►

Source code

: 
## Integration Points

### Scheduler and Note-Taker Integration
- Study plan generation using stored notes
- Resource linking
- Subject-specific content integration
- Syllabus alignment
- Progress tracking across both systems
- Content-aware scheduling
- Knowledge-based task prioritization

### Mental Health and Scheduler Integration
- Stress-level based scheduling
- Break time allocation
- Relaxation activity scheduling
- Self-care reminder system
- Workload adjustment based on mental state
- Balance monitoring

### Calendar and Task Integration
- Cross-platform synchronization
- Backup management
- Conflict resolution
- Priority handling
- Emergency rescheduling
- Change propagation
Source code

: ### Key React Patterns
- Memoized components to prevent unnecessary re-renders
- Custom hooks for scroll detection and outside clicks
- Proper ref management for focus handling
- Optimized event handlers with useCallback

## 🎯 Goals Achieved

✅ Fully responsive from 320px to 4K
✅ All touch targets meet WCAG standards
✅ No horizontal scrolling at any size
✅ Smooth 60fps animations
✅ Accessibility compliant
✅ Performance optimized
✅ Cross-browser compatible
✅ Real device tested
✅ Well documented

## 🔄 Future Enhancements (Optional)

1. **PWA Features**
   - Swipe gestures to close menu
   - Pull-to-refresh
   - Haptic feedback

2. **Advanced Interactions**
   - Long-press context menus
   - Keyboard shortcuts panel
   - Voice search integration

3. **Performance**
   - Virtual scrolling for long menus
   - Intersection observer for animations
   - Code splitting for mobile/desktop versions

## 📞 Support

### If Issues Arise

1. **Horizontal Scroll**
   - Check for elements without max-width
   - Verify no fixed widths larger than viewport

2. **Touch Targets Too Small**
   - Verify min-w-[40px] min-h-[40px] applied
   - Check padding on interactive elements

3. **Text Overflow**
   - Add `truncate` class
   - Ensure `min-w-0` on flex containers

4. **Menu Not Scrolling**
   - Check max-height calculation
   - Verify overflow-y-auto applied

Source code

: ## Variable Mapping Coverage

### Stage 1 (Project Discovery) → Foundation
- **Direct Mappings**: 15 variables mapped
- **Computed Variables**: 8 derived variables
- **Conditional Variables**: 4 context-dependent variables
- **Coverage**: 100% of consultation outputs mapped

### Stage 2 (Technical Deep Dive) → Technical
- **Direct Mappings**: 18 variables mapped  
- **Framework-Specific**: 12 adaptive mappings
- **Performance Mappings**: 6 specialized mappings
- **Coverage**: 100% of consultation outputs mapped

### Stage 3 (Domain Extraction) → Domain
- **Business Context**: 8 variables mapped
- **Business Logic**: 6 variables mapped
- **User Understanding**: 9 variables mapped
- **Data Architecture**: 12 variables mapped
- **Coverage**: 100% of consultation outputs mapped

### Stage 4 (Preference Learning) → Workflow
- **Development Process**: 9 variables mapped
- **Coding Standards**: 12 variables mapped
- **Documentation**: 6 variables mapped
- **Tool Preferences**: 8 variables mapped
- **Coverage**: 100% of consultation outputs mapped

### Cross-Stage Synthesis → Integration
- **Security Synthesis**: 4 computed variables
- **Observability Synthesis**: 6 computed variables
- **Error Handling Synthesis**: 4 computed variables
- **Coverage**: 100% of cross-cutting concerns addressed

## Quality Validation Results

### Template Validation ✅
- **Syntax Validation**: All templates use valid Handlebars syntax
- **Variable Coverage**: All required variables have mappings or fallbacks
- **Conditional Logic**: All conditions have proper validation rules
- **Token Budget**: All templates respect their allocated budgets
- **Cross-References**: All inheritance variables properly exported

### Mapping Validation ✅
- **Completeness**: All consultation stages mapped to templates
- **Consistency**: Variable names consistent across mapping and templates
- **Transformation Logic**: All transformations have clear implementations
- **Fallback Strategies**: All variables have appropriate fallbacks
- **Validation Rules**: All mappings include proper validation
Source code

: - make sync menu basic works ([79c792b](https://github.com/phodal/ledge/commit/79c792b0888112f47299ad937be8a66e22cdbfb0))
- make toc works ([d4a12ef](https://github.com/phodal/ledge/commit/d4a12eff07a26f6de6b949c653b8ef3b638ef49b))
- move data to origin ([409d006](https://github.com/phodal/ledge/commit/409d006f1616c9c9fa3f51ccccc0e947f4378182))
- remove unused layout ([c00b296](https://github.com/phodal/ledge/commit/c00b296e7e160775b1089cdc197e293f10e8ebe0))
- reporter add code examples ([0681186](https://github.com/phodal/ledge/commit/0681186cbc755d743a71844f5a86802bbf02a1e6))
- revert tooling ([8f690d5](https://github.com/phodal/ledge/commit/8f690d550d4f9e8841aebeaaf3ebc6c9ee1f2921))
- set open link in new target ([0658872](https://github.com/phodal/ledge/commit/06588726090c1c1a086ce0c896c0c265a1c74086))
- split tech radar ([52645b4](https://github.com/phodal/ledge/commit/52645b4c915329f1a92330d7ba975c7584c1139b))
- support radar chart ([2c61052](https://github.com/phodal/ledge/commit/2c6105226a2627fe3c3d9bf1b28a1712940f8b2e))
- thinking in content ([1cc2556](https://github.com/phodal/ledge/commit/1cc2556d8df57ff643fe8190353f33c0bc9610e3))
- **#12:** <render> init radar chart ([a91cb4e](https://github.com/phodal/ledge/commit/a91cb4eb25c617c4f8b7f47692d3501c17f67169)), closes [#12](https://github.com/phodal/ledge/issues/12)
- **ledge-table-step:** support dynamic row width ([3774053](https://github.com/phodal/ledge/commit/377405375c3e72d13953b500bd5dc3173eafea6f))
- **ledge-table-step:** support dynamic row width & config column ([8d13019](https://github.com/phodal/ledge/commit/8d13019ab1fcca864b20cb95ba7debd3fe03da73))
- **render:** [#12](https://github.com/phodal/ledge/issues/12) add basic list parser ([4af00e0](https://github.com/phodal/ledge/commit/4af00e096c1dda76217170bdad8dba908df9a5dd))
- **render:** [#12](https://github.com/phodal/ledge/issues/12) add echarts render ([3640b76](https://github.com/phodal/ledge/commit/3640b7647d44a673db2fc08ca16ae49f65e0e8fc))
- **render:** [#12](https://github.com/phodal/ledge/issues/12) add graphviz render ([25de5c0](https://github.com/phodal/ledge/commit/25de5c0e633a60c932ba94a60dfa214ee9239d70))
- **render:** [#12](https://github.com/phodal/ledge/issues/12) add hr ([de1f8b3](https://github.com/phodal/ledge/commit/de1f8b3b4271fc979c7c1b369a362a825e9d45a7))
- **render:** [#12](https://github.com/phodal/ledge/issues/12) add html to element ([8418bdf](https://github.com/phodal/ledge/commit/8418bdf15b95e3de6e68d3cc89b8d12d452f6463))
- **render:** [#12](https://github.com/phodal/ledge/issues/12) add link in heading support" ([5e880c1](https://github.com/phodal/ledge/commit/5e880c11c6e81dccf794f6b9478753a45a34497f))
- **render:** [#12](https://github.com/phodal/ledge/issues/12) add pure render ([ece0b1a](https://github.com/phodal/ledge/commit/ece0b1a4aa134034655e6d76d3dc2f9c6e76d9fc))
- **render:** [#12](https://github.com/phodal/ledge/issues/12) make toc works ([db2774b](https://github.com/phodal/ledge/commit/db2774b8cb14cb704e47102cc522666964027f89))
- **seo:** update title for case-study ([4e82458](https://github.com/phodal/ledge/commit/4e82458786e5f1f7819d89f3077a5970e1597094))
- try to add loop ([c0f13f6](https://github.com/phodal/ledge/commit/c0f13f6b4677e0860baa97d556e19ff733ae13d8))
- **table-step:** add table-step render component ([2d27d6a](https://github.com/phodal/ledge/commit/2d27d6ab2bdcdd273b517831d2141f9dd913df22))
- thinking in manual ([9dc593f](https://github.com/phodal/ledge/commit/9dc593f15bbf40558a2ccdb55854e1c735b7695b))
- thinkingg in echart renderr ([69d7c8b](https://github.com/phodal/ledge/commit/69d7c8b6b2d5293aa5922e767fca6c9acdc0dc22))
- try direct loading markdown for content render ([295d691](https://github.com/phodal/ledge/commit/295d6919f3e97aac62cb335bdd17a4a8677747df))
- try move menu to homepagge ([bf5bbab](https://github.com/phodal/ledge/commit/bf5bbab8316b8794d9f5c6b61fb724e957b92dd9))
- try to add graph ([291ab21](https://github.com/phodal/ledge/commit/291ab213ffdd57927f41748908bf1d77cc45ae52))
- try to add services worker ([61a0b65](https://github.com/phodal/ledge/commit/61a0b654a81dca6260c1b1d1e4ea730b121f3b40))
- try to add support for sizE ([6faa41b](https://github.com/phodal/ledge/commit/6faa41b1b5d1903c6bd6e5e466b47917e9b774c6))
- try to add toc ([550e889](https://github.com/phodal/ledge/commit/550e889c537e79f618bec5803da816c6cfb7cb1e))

◄

== Exercise requirements ==
Copy the entries above exactly, but only from the line holding "- **Cross-References**: All" through the line holding "- **#12:** <render>", both included.

== Solution for this task ==
- **Cross-References**: All inheritance variables properly exported

### Mapping Validation ✅
- **Completeness**: All consultation stages mapped to templates
- **Consistency**: Variable names consistent across mapping and templates
- **Transformation Logic**: All transformations have clear implementations
- **Fallback Strategies**: All variables have appropriate fallbacks
- **Validation Rules**: All mappings include proper validation
Source code

: - make sync menu basic works ([79c792b](https://github.com/phodal/ledge/commit/79c792b0888112f47299ad937be8a66e22cdbfb0))
- make toc works ([d4a12ef](https://github.com/phodal/ledge/commit/d4a12eff07a26f6de6b949c653b8ef3b638ef49b))
- move data to origin ([409d006](https://github.com/phodal/ledge/commit/409d006f1616c9c9fa3f51ccccc0e947f4378182))
- remove unused layout ([c00b296](https://github.com/phodal/ledge/commit/c00b296e7e160775b1089cdc197e293f10e8ebe0))
- reporter add code examples ([0681186](https://github.com/phodal/ledge/commit/0681186cbc755d743a71844f5a86802bbf02a1e6))
- revert tooling ([8f690d5](https://github.com/phodal/ledge/commit/8f690d550d4f9e8841aebeaaf3ebc6c9ee1f2921))
- set open link in new target ([0658872](https://github.com/phodal/ledge/commit/06588726090c1c1a086ce0c896c0c265a1c74086))
- split tech radar ([52645b4](https://github.com/phodal/ledge/commit/52645b4c915329f1a92330d7ba975c7584c1139b))
- support radar chart ([2c61052](https://github.com/phodal/ledge/commit/2c6105226a2627fe3c3d9bf1b28a1712940f8b2e))
- thinking in content ([1cc2556](https://github.com/phodal/ledge/commit/1cc2556d8df57ff643fe8190353f33c0bc9610e3))
- **#12:** <render> init radar chart ([a91cb4e](https://github.com/phodal/ledge/commit/a91cb4eb25c617c4f8b7f47692d3501c17f67169)), closes [#12](https://github.com/phodal/ledge/issues/12)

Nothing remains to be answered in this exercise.